ScienceSeptember 24, 2023

Your whitebait fritter still holds mysteries for scientists

lots of fish swiming superimposed on whitebait fritters
(Image composite: Getty/ Finnbar Lee. Design by Archi Banal)

It’s whitebait season, but there’s a lot more to these unique native fish than what you see on your plate. 

In spring, when the tide is high, a miracle happens. Underneath the water, clinging onto grasses and rushes, small beads burst open, and larvae wiggle out. As the tide drains, they are carried by the current, smaller than a fingernail clipping, out into the wide wide sea. 

This is how the life of īnanga, one of five whitebait species, begins. “They’re amazing fish,” says scientist Finnbar Lee, a researcher at the Cawthron Institute. “I think people would appreciate them more if they knew about their amazing life cycle of going to sea and returning to rivers.” 

a hand with a stribey little brown fish on in
A banded kōkopu: as they’re active at night, they are difficult to photograph, Lee says. (Image: Finnbar Lee)

There are lots of things people know about īnanga and their other relatives in the galaxiid family, a type of freshwater fish found throughout the Southern Hemisphere. We know they’re delicious, for one: during the whitebait season, which is happening right now, the translucent white larvae can be found (for a hefty price tag) sizzled with eggs (also expensive) and seasoned with lemon. They’ve been a source of food for humans for a long time. Māori have caught and eaten these fish for hundreds of years, using flax nets and drying them so they would last. 

After being washed out to sea – a way for the larvae to save energy, since swimming is tiring when you’re tiny – the migratory galaxiids … hang out and eat zooplankton? While it’s clear that they’ve grown a lot by the time they return to freshwater a month or two later, this part of their lifecycle is mysterious. This is partially because tiny almost-clear fish are hard to spot in the vastness of the ocean. “We have no idea what happens at sea,” Lee says. “We presume they’re eating zooplankton and phytoplankton – the sea is a resource-rich environment where there’s lots of food, so that is one reason to have the larvae there.” While migratory galaxiids don’t have natal homing, like salmon, meaning they don’t necessarily return to the rivers they came from, the mysteries about their marine life cycle mean it’s hard to tell where there are separate populations of the fish, and therefore they are harder to manage.

▸ INFORMATION
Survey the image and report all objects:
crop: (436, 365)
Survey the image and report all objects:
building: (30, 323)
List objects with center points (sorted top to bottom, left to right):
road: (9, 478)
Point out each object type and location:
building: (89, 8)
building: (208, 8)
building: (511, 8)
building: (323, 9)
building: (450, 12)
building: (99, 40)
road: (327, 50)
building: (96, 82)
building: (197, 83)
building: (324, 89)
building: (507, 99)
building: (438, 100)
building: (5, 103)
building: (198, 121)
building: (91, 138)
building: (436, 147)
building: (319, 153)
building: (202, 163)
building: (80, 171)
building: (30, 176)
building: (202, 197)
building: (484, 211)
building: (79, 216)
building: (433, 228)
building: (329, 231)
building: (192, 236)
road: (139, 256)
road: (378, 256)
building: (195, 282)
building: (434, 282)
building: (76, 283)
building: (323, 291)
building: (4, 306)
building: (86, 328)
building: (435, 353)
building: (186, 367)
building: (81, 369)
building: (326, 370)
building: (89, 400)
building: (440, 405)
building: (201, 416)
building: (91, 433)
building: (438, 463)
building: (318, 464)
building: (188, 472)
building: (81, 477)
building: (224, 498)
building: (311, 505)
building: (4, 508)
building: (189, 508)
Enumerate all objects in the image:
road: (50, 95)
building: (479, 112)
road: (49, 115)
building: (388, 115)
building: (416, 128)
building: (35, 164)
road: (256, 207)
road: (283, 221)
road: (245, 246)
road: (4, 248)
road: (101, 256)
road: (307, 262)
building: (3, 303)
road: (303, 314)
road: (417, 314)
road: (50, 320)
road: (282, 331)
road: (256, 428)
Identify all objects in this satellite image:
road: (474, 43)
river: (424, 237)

▸ ASSIGNED TASK 1
In the whitebait article, at which institute is Finnbar Lee a researcher?
▸ ASSIGNED TASK 2
Duplicate the part of the whitebait article between "Your whitebait fritter" and "by Archi Banal)", inclusive.

▸ TASK SOLUTION 1
The Cawthron Institute.

▸ TASK SOLUTION 2
Your whitebait fritter still holds mysteries for scientists

lots of fish swiming superimposed on whitebait fritters
(Image composite: Getty/ Finnbar Lee. Design by Archi Banal)